> _Sunulan metin_:
İnsanoğlu, geçmişten bu güne kadar ay, yıl, mevsim ve gibi zamansal ve yöresindeki iklim olaylarında görülen bazı değişimleri törenlerle kutlamaktadır. İnsanlar çok eski dönemlerde yıl içerisinde hayatlarını etkileyen doğa değişikliklerini bir indikatör olarak kabul ederek tören, ayin ve bayramlarla kutlamış ve bu geçişleri tarım ve diğer uğraşlarında rehber edinmişlerdir. Tarıma dayalı toplumlarda bulma- toplama döneminden bu yana birçok yörede mevsim değişiklikleri törenlerle kutlanarak gelenek haline getirilerek yılın bol ve bereketli geçmesi istenilmektedir. Baharın müjdecisi olarak kabul edilen cemrelerden sonra havaların ısınması ve tabiatın uyanması ile başladığı ve Hıdırellez ile de yazın geldiğine inanılmaktadır.

Hıdırellez’in kutlanılması tarihi Türk ve İslam kültürüne dayanan çok eski bir gelenek olmakla beraber günümüzde bazı yörelerimizde şahsi veya sivil toplum kuruluşlarınca organize ettiği bir gelenek haline gelmiş ve toplumsal köklerinden koparılarak bazı yeni katılan uygulamalarla sürdürülmektedir. Geçmişte Hıdırellez, insanlar için geleceğe dair umutların bir temsilcisi, tabiata saygı ve Allah’a şükür ve yakarış olarak görülürken, günümüzde ise sadece eğlenilecek bir gün olarak algılanmaktadır. Hıdrellez günü kişiler için baharın gelmesine karşın duyulan sevinci, neşeyi, mümkünse kırda bir arada güzel vakit geçirmeyi, ikramı ve paylaşmayı temsil eder hale gelmiştir. Bu değişimlere Türk ve İslam dünyasının birçok bölgesinde ve Türkiye'de bahar bayramlarının en önemlisini oluşturmakta olan Hıdırellez kutlamaları çok eski geleneklerin sürdürülmesine vesile olmaktadır.

> _Yönerge_: Yukarıdaki Hıdırellez metninin devamını, son cümlesinden sonra başlayarak yazın.

> _Çıkarılan malzeme_:
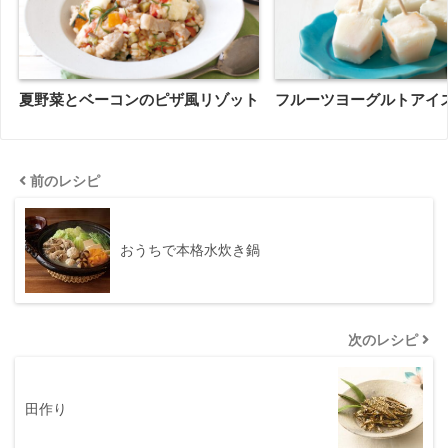
夏野菜とベーコンのピザ風リゾット
フルーツヨーグルトアイ
前のレシピ
おうちで本格水炊き鍋
次のレシピ
田作り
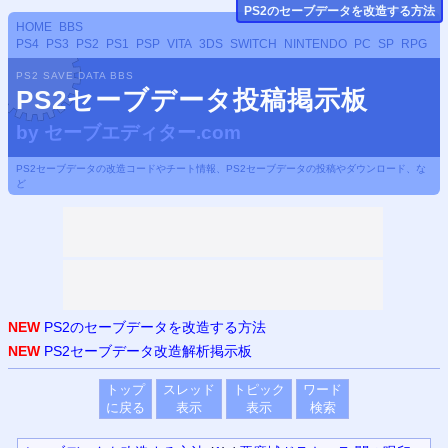
PS
2のセーブデータ
を改造する方法
HOME
BBS
PS4
PS3
PS2
PS1
PSP
VITA
3DS
SWITCH
NINTENDO
PC
SP
RPG
PS2 SAVE DATA BBS
PS2セーブデータ投稿掲示板
by
セーブエディター.com
PS2セーブデータの改造コードやチート情報、PS2セーブデータの投稿やダウンロード、な
ど
NEW
PS2のセーブデータを改造する方法
NEW
PS2セーブデータ改造解析掲示板
トップ
スレッド
トピック
ワード
に戻る
表示
表示
検索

> _Görevin çıktısı_:
Türk ve İslâm mitolojisinde önemli bir yeri olan Hızır, birçok inanış ve ritüele de kaynaklık etmektedir. Hızır inanışı ve Hızır- İlyas geleneğinin temelini kış mevsiminin son bulup baharın gelmesi, tabiatın canlanması esası teşkil eder.

Hızır'ın Türk sosyal hayatındaki yerini, geleneği açısından bakıldığında Türk toplumu arasında kış mevsiminin sona erip baharın gelmesi münasebetiyle yapılan törenlerle ilişkilendirilen Hızır inancı, Hızır'dan beklenen ve istenen dilekleri de şekillendirmiştir. İnsanların arzularının gerçekleşmesi amacıyla yapmış oldukları pratikler Hızır'ın, dolayısıyla da Hıdrellez'in fonksiyonlarını açıklar. Hızır kim ve nedir?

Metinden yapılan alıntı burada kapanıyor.